Here is a simple implementation. This will print 3 unique random numbers from the range 1-10.

import java.util.ArrayList;
import java.util.Collections;

public class UniqueRandomNumbers {

    public static void main(String[] args) {
        ArrayList<Integer> list = new ArrayList<Integer>();
        for (int i=1; i<11; i++) {
            list.add(new Integer(i));
        }
        Collections.shuffle(list);
        for (int i=0; i<3; i++) {
            System.out.println(list.get(i));
        }
    }
}

The first part of the fix with the original approach, as Mark Byers pointed out in an answer now deleted, is to use only a single Random instance.

That is what is causing the numbers to be identical. A Random instance is seeded by the current time in milliseconds. For a particular seed value, the 'random' instance will return the exact same sequence of pseudo random numbers.

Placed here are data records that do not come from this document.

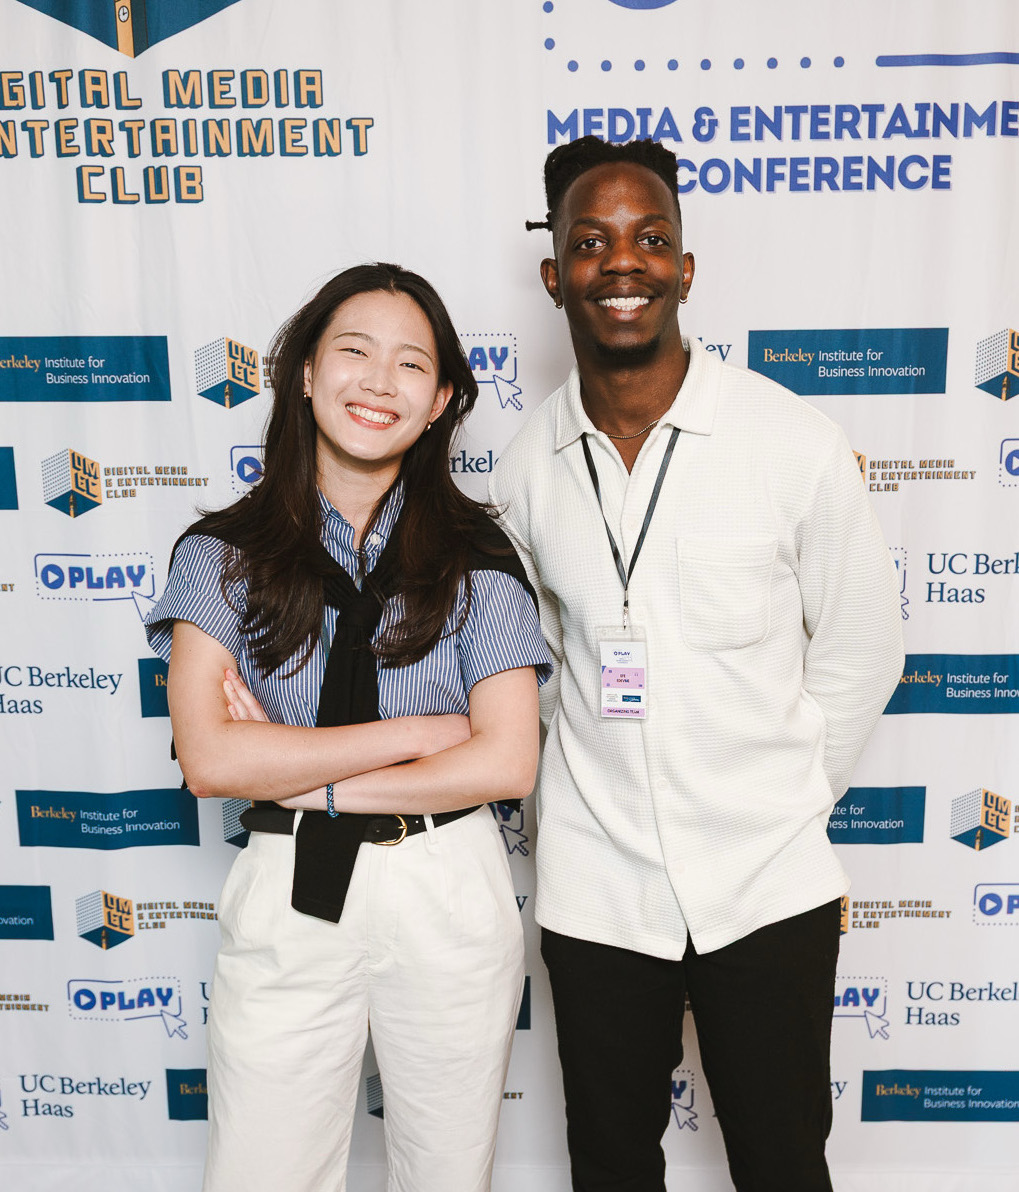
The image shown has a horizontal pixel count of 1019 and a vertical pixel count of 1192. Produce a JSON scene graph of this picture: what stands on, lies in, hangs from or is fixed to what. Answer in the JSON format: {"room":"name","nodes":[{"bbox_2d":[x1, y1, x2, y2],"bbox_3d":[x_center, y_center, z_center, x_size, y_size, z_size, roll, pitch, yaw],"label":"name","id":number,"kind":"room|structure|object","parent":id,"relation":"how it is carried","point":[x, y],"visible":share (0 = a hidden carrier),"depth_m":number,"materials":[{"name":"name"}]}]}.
{"room":"event hall","nodes":[
{"label":"event hall","id":0,"kind":"room"},
{"bbox_2d":[1,0,1018,1191],"bbox_3d":[-0.011,-0.042,2.463,3.327,2.427,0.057,0,10,2],"label":"backdrop banner","id":1,"kind":"structure","parent":0,"point":[152,323],"depth_m":2.42,"materials":[{"name":"white fabric"}]},
{"label":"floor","id":2,"kind":"structure","parent":0,"visible":0},
{"bbox_2d":[146,265,550,1191],"bbox_3d":[-0.230,0.371,2.171,0.565,1.629,0.589,0,10,2],"label":"woman","id":3,"kind":"object","parent":2,"relation":"on","point":[318,472],"visible":0.98,"depth_m":2.03},
{"bbox_2d":[491,138,903,1191],"bbox_3d":[0.290,0.253,2.242,0.593,1.852,0.568,0,10,2],"label":"man","id":4,"kind":"object","parent":2,"relation":"on","point":[652,344],"visible":0.99,"depth_m":2.09}
]}

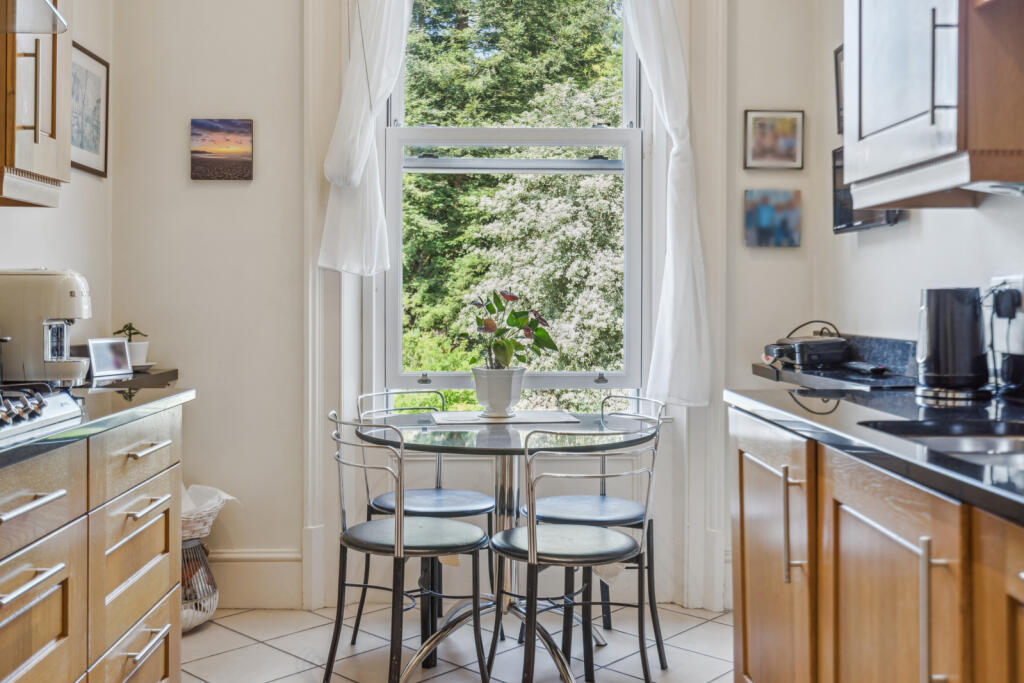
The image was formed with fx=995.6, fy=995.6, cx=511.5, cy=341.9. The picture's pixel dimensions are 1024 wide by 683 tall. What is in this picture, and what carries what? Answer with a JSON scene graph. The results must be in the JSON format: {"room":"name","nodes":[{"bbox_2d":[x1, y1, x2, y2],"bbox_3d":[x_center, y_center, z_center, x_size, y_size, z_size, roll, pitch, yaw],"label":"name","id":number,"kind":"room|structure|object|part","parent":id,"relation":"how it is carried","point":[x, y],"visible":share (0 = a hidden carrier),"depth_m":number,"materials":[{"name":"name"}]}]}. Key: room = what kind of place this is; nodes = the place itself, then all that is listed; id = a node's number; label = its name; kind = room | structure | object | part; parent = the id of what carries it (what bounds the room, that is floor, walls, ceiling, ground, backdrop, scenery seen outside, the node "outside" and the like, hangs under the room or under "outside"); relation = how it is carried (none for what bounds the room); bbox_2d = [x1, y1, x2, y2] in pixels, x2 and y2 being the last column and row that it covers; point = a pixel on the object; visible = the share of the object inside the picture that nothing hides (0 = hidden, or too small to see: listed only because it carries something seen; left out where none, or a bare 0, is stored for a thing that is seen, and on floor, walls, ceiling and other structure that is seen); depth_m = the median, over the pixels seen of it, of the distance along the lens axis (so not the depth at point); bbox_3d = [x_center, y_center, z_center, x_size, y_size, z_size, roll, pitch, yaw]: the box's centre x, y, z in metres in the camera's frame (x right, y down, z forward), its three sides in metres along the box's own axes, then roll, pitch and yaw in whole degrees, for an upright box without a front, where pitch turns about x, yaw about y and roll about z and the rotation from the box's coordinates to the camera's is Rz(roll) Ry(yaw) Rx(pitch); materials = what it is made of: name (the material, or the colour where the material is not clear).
{"room":"kitchen","nodes":[
{"label":"kitchen","id":0,"kind":"room"},
{"bbox_2d":[0,0,113,373],"bbox_3d":[-1.564,-0.530,1.194,0.152,3.109,5.509,0,1,-1],"label":"left wall","id":1,"kind":"structure","parent":0,"point":[51,251],"depth_m":3.53,"materials":[{"name":"white paint"}]},
{"bbox_2d":[1,0,66,33],"bbox_3d":[-1.227,-1.150,1.917,0.467,0.945,0.756,0,1,-1],"label":"range hood","id":2,"kind":"object","parent":1,"relation":"attached to","point":[21,28],"visible":1,"depth_m":2.19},
{"bbox_2d":[0,0,70,206],"bbox_3d":[-1.342,-0.941,2.551,0.375,1.189,0.342,0,1,-1],"label":"upper cabinet","id":3,"kind":"object","parent":1,"relation":"attached to","point":[47,152],"visible":0.94,"depth_m":2.51,"materials":[{"name":"brown wood"}]},
{"bbox_2d":[70,40,109,177],"bbox_3d":[-1.542,-0.833,3.591,0.021,0.438,0.400,0,1,-1],"label":"framed picture","id":4,"kind":"object","parent":1,"relation":"attached to","point":[91,148],"visible":0.73,"depth_m":3.62},
{"bbox_2d":[181,601,733,682],"bbox_3d":[-0.113,1.105,1.312,3.009,0.099,5.653,0,1,-1],"label":"floor","id":5,"kind":"structure","parent":0,"point":[225,632],"depth_m":3.35,"materials":[{"name":"white tile"}]},
{"bbox_2d":[0,400,186,682],"bbox_3d":[-1.125,0.616,1.373,0.650,0.867,2.941,0,1,-1],"label":"base cabinet","id":6,"kind":"object","parent":5,"relation":"on","point":[153,528],"visible":0.94,"depth_m":2.13,"materials":[{"name":"brown wood"}]},
{"bbox_3d":[-0.883,0.438,1.814,0.052,0.020,0.195,0,1,-1],"label":"drawer pull","id":7,"kind":"part","parent":6,"relation":"part of","materials":[{"name":"silver metal"}]},
{"bbox_3d":[-0.883,0.295,1.823,0.053,0.019,0.188,0,1,-1],"label":"drawer pull","id":8,"kind":"part","parent":6,"relation":"part of","materials":[{"name":"silver metal"}]},
{"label":"drawer","id":9,"kind":"part","parent":6,"relation":"part of","materials":[{"name":"wood"}]},
{"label":"drawer","id":10,"kind":"part","parent":6,"relation":"part of","materials":[{"name":"brown wood"}]},
{"bbox_2d":[0,384,194,473],"bbox_3d":[-1.055,0.197,1.559,0.664,0.040,2.764,0,1,-1],"label":"left countertop","id":11,"kind":"structure","parent":6,"relation":"on","point":[119,405],"depth_m":2.21,"materials":[{"name":"stone"}]},
{"bbox_2d":[0,383,85,445],"bbox_3d":[-1.166,0.126,1.863,0.522,0.069,0.707,0,1,-1],"label":"gas hob","id":12,"kind":"object","parent":11,"relation":"in","point":[59,407],"visible":1,"depth_m":2.04,"materials":[{"name":"metal"}]},
{"bbox_2d":[0,268,91,385],"bbox_3d":[-1.335,-0.038,2.803,0.335,0.333,0.219,0,1,-1],"label":"coffee machine","id":13,"kind":"object","parent":11,"relation":"on","point":[73,295],"visible":0.95,"depth_m":2.72,"materials":[{"name":"white"}]},
{"bbox_2d":[85,368,178,390],"bbox_3d":[-1.396,0.144,3.412,0.336,0.057,0.591,0,1,-1],"label":"shelf","id":14,"kind":"object","parent":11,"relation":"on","point":[135,375],"visible":0.36,"depth_m":3.37,"materials":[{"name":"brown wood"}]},
{"bbox_2d":[87,336,132,379],"bbox_3d":[-1.368,0.051,3.356,0.066,0.127,0.167,0,1,27],"label":"photo frame","id":15,"kind":"object","parent":14,"relation":"on","point":[101,351],"visible":0.99,"depth_m":3.34,"materials":[{"name":"metal"}]},
{"bbox_2d":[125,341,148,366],"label":"plant pot","id":16,"kind":"object","parent":14,"relation":"on","point":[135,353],"visible":0.68,"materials":[{"name":"white ceramic"}]},
{"bbox_2d":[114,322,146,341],"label":"small plant","id":17,"kind":"object","parent":16,"relation":"in","point":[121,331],"visible":0.71,"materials":[{"name":"green plant"}]},
{"bbox_2d":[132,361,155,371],"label":"saucer","id":18,"kind":"object","parent":14,"relation":"on","point":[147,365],"visible":0.56,"depth_m":3.53,"materials":[{"name":"white ceramic"}]},
{"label":"drawer","id":19,"kind":"part","parent":6,"relation":"part of","materials":[{"name":"wood"}]},
{"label":"drawer","id":20,"kind":"part","parent":6,"relation":"part of","materials":[{"name":"wood"}]},
{"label":"drawer","id":21,"kind":"part","parent":6,"relation":"part of","materials":[{"name":"wood"}]},
{"bbox_3d":[-0.860,0.389,2.349,0.051,0.016,0.176,0,1,-1],"label":"drawer pull","id":22,"kind":"part","parent":6,"relation":"part of","materials":[{"name":"silver metal"}]},
{"bbox_3d":[-0.866,0.255,2.381,0.049,0.015,0.171,0,1,-1],"label":"drawer pull","id":23,"kind":"part","parent":6,"relation":"part of","materials":[{"name":"silver metal"}]},
{"bbox_3d":[-0.880,0.728,2.414,0.050,0.017,0.176,0,1,-1],"label":"drawer pull","id":24,"kind":"part","parent":6,"relation":"part of","materials":[{"name":"silver metal"}]},
{"bbox_2d":[180,538,217,632],"bbox_3d":[-1.247,0.869,3.600,0.383,0.331,0.395,0,1,-1],"label":"wire basket","id":25,"kind":"object","parent":5,"relation":"on","point":[197,552],"visible":0.36,"depth_m":3.54,"materials":[{"name":"silver metal"}]},
{"bbox_2d":[180,483,236,539],"bbox_3d":[-1.209,0.619,3.661,0.375,0.174,0.334,0,1,-1],"label":"basket","id":26,"kind":"object","parent":25,"relation":"in","point":[219,494],"visible":0.39,"depth_m":3.62,"materials":[{"name":"white wicker"}]},
{"bbox_2d":[323,414,490,682],"bbox_3d":[-0.317,0.627,2.919,0.474,0.844,0.461,0,1,-1],"label":"chair","id":27,"kind":"object","parent":5,"relation":"on","point":[417,540],"visible":1,"depth_m":2.85,"materials":[{"name":"metal"}]},
{"bbox_2d":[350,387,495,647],"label":"chair","id":28,"kind":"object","parent":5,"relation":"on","point":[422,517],"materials":[{"name":"metal"}]},
{"bbox_2d":[348,410,660,682],"bbox_3d":[-0.029,0.663,3.209,0.983,0.770,0.982,0,1,-1],"label":"glass table","id":29,"kind":"object","parent":5,"relation":"on","point":[471,443],"visible":0.73,"depth_m":3.14,"materials":[{"name":"clear glass"}]},
{"bbox_2d":[427,409,578,426],"bbox_3d":[-0.032,0.266,3.492,0.485,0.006,0.326,0,1,-1],"label":"placemat","id":30,"kind":"object","parent":29,"relation":"on","point":[520,421],"visible":0.98,"depth_m":3.43,"materials":[{"name":"white"}]},
{"bbox_2d":[471,366,524,417],"bbox_3d":[-0.049,0.178,3.482,0.177,0.159,0.177,0,1,-1],"label":"plant pot","id":31,"kind":"object","parent":30,"relation":"on","point":[503,395],"visible":0.93,"depth_m":3.43,"materials":[{"name":"white ceramic"}]},
{"bbox_2d":[465,287,558,368],"bbox_3d":[-0.007,-0.016,3.487,0.326,0.349,0.328,0,1,-1],"label":"potted plant","id":32,"kind":"object","parent":31,"relation":"in","point":[499,355],"visible":0.92,"depth_m":3.45,"materials":[{"name":"green plant"}]},
{"bbox_2d":[484,421,663,682],"bbox_3d":[0.174,0.630,2.832,0.468,0.844,0.480,0,1,-1],"label":"chair","id":33,"kind":"object","parent":5,"relation":"on","point":[530,554],"visible":1,"depth_m":2.73,"materials":[{"name":"metal"}]},
{"bbox_2d":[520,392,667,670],"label":"chair","id":34,"kind":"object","parent":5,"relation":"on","point":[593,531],"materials":[{"name":"metal"}]},
{"bbox_2d":[730,405,1023,682],"bbox_3d":[0.887,0.623,1.263,0.655,0.859,3.085,0,1,-1],"label":"base cabinet","id":35,"kind":"object","parent":5,"relation":"on","point":[842,528],"visible":0.87,"depth_m":1.81,"materials":[{"name":"brown wood"}]},
{"bbox_3d":[0.625,0.617,2.449,0.077,0.729,0.521,0,1,-1],"label":"cabinet door","id":36,"kind":"part","parent":35,"relation":"part of","materials":[{"name":"brown wood"}]},
{"bbox_3d":[0.618,0.410,2.196,0.040,0.234,0.032,0,1,-1],"label":"vertical handle","id":37,"kind":"part","parent":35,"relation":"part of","materials":[{"name":"metal"}]},
{"bbox_2d":[728,385,1023,528],"bbox_3d":[0.942,0.198,1.467,0.702,0.044,3.152,0,1,-1],"label":"right countertop","id":38,"kind":"structure","parent":35,"relation":"on","point":[784,411],"depth_m":2.03,"materials":[{"name":"black stone"}]},
{"bbox_2d":[856,418,1023,483],"bbox_3d":[0.900,0.262,1.715,0.456,0.163,0.687,0,1,-1],"label":"sink","id":39,"kind":"object","parent":38,"relation":"in","point":[992,441],"visible":0.33,"depth_m":1.98,"materials":[{"name":"silver metal"}]},
{"bbox_2d":[916,286,988,399],"bbox_3d":[1.110,-0.001,2.525,0.183,0.274,0.190,0,1,21],"label":"electric kettle","id":40,"kind":"object","parent":38,"relation":"on","point":[938,365],"visible":0.99,"depth_m":2.46,"materials":[{"name":"black metal"}]},
{"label":"cabinet door","id":41,"kind":"part","parent":35,"relation":"part of","materials":[{"name":"brown wood"}]},
{"bbox_3d":[0.649,0.424,1.520,0.039,0.240,0.033,0,1,-1],"label":"vertical handle","id":42,"kind":"part","parent":35,"relation":"part of","materials":[{"name":"silver metal"}]},
{"bbox_3d":[0.721,0.623,1.374,0.074,0.688,0.420,0,1,-1],"label":"cabinet door","id":43,"kind":"part","parent":35,"relation":"part of","materials":[{"name":"brown wood"}]},
{"bbox_2d":[110,0,823,622],"bbox_3d":[-0.159,-0.566,3.922,2.682,3.165,0.213,0,1,-1],"label":"back wall","id":44,"kind":"structure","parent":0,"point":[215,104],"depth_m":3.86,"materials":[{"name":"white paint"}]},
{"bbox_2d":[190,117,253,180],"bbox_3d":[-1.138,-0.754,3.901,0.244,0.236,0.025,0,1,-1],"label":"canvas picture","id":45,"kind":"object","parent":44,"relation":"attached to","point":[247,156],"visible":0.98,"depth_m":3.89},
{"bbox_2d":[207,548,301,608],"bbox_3d":[-1.330,0.914,3.827,1.042,0.211,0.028,0,1,-1],"label":"baseboard","id":46,"kind":"structure","parent":44,"relation":"attached to","point":[237,556],"depth_m":3.85,"materials":[{"name":"white paint"}]},
{"bbox_2d":[319,0,413,275],"bbox_3d":[-0.450,-1.048,3.805,0.600,1.550,0.133,0,1,-1],"label":"left curtain","id":47,"kind":"object","parent":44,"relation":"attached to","point":[353,164],"visible":0.95,"depth_m":3.79,"materials":[{"name":"white fabric"}]},
{"bbox_2d":[373,0,649,407],"bbox_3d":[0.005,-0.722,4.043,1.153,2.117,0.153,0,1,-1],"label":"window","id":48,"kind":"structure","parent":44,"relation":"in","point":[530,164],"depth_m":4.04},
{"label":"sash lock","id":49,"kind":"part","parent":48,"relation":"part of","materials":[{"name":"silver metal"}]},
{"bbox_2d":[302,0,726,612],"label":"window frame","id":50,"kind":"structure","parent":44,"relation":"attached to","point":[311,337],"depth_m":3.85,"materials":[{"name":"white paint"}]},
{"bbox_2d":[622,0,711,408],"bbox_3d":[0.508,-0.795,3.802,0.530,2.008,0.146,0,1,-1],"label":"right curtain","id":51,"kind":"object","parent":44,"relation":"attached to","point":[670,100],"visible":0.92,"depth_m":3.79,"materials":[{"name":"white fabric"}]},
{"bbox_2d":[743,189,802,247],"bbox_3d":[1.022,-0.479,3.892,0.234,0.217,0.030,0,1,-1],"label":"canvas picture","id":52,"kind":"object","parent":44,"relation":"attached to","point":[766,216],"visible":0.99,"depth_m":3.88,"materials":[{"name":"blue"}]},
{"bbox_2d":[743,109,803,170],"bbox_3d":[1.019,-0.784,3.873,0.227,0.230,0.022,0,1,-1],"label":"framed picture","id":53,"kind":"object","parent":44,"relation":"attached to","point":[792,144],"visible":0.99,"depth_m":3.87},
{"bbox_2d":[807,0,1023,388],"bbox_3d":[1.332,-0.517,1.265,0.159,3.150,5.399,0,1,-1],"label":"right wall","id":54,"kind":"structure","parent":0,"point":[968,218],"depth_m":3.19,"materials":[{"name":"white paint"}]},
{"bbox_2d":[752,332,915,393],"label":"shelf","id":55,"kind":"object","parent":54,"relation":"attached to","point":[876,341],"visible":0.49,"depth_m":3.12,"materials":[{"name":"black stone"}]},
{"bbox_2d":[764,334,847,369],"bbox_3d":[1.027,0.025,3.494,0.274,0.112,0.280,0,1,-1],"label":"sandwich maker","id":56,"kind":"object","parent":55,"relation":"on","point":[818,349],"visible":0.97,"depth_m":3.41,"materials":[{"name":"black plastic"}]},
{"bbox_2d":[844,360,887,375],"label":"remote control","id":57,"kind":"object","parent":55,"relation":"on","point":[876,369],"visible":0.99,"depth_m":3.10,"materials":[{"name":"black plastic"}]},
{"bbox_2d":[833,45,844,135],"bbox_3d":[1.211,-0.904,3.558,0.024,0.312,0.291,0,1,-1],"label":"picture frame","id":58,"kind":"object","parent":54,"relation":"attached to","point":[836,52],"visible":0.28,"depth_m":3.66,"materials":[{"name":"black"}]},
{"bbox_2d":[830,144,899,233],"bbox_3d":[1.212,-0.537,3.394,0.063,0.290,0.448,0,1,-1],"label":"wall screen","id":59,"kind":"object","parent":54,"relation":"attached to","point":[836,212],"visible":0.31,"depth_m":3.48,"materials":[{"name":"black"}]},
{"bbox_2d":[844,0,1023,207],"bbox_3d":[1.056,-0.938,2.292,0.379,1.218,0.843,0,1,-1],"label":"upper cabinet","id":60,"kind":"object","parent":54,"relation":"attached to","point":[950,150],"visible":0.99,"depth_m":2.18,"materials":[{"name":"wood"}]},
{"bbox_2d":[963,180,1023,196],"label":"under-cabinet light","id":61,"kind":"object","parent":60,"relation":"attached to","point":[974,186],"visible":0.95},
{"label":"cabinet handle","id":62,"kind":"part","parent":60,"relation":"part of","materials":[{"name":"metal"}]},
{"bbox_2d":[989,274,1023,322],"bbox_3d":[1.221,-0.104,2.445,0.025,0.120,0.129,0,1,-1],"label":"wall socket","id":63,"kind":"object","parent":54,"relation":"attached to","point":[1020,285],"visible":0.54,"depth_m":2.42,"materials":[{"name":"white plastic"}]},
{"bbox_2d":[993,287,1021,318],"bbox_3d":[1.223,-0.095,2.456,0.055,0.077,0.057,0,1,-1],"label":"plug","id":64,"kind":"object","parent":63,"relation":"in","point":[1000,291],"visible":0.92,"depth_m":2.44,"materials":[{"name":"black plastic"}]},
{"label":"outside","id":65,"kind":"structure","parent":0,"visible":0},
{"label":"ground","id":66,"kind":"structure","parent":65,"visible":0},
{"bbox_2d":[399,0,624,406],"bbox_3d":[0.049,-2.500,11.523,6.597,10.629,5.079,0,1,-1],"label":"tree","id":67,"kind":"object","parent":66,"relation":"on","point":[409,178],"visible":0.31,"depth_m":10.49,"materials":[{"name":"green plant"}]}
]}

I have easy solution for this problem, With this we can easily generate n number of unique random numbers, Its just logic anyone can use it in any language.

for(int i=0;i<4;i++)
        {
            rn[i]= GenerateRandomNumber();
            for (int j=0;j<i;j++)
            {
                if (rn[i] == rn[j])
                {
                    i--;
                }
            }
        }

Choose n unique random numbers from 0 to m-1.

int[] uniqueRand(int n, int m){
    Random rand = new Random();
    int[] r = new int[n];
    int[] result = new int[n];
    for(int i = 0; i < n; i++){
        r[i] = rand.nextInt(m-i);
        result[i] = r[i];
        for(int j = i-1; j >= 0; j--){
            if(result[i] >= r[j])
                result[i]++;
        }
    }
    return result;
}

Imagine a list containing numbers from 0 to m-1. To choose the first number, we simply use rand.nextInt(m). Then remove the number from the list. Now there remains m-1 numbers, so we call rand.nextInt(m-1). The number we get represents the position in the list. If it is less than the first number, then it is the second number, since the part of list prior to the first number wasn't changed by the removal of the first number. If the position is greater than or equal to the first number, the second number is position+1. Do some further derivation, you can get this algorithm.

I feel like this method is worth mentioning.

   private static final Random RANDOM = new Random();    
   /**
     * Pick n numbers between 0 (inclusive) and k (inclusive)
     * While there are very deterministic ways to do this,
     * for large k and small n, this could be easier than creating
     * an large array and sorting, i.e. k = 10,000
     */
    public Set<Integer> pickRandom(int n, int k) {
        final Set<Integer> picked = new HashSet<>();
        while (picked.size() < n) {
            picked.add(RANDOM.nextInt(k + 1));
        }
        return picked;
    }

try this out

public class RandomValueGenerator {
    /**
     * 
     */
    private volatile List<Double> previousGenValues = new ArrayList<Double>();

    public void init() {
        previousGenValues.add(Double.valueOf(0));
    }

    public String getNextValue() {
        Random random = new Random();
        double nextValue=0;
        while(previousGenValues.contains(Double.valueOf(nextValue))) {
            nextValue = random.nextDouble();
        }
        previousGenValues.add(Double.valueOf(nextValue));
        return String.valueOf(nextValue);
    }
}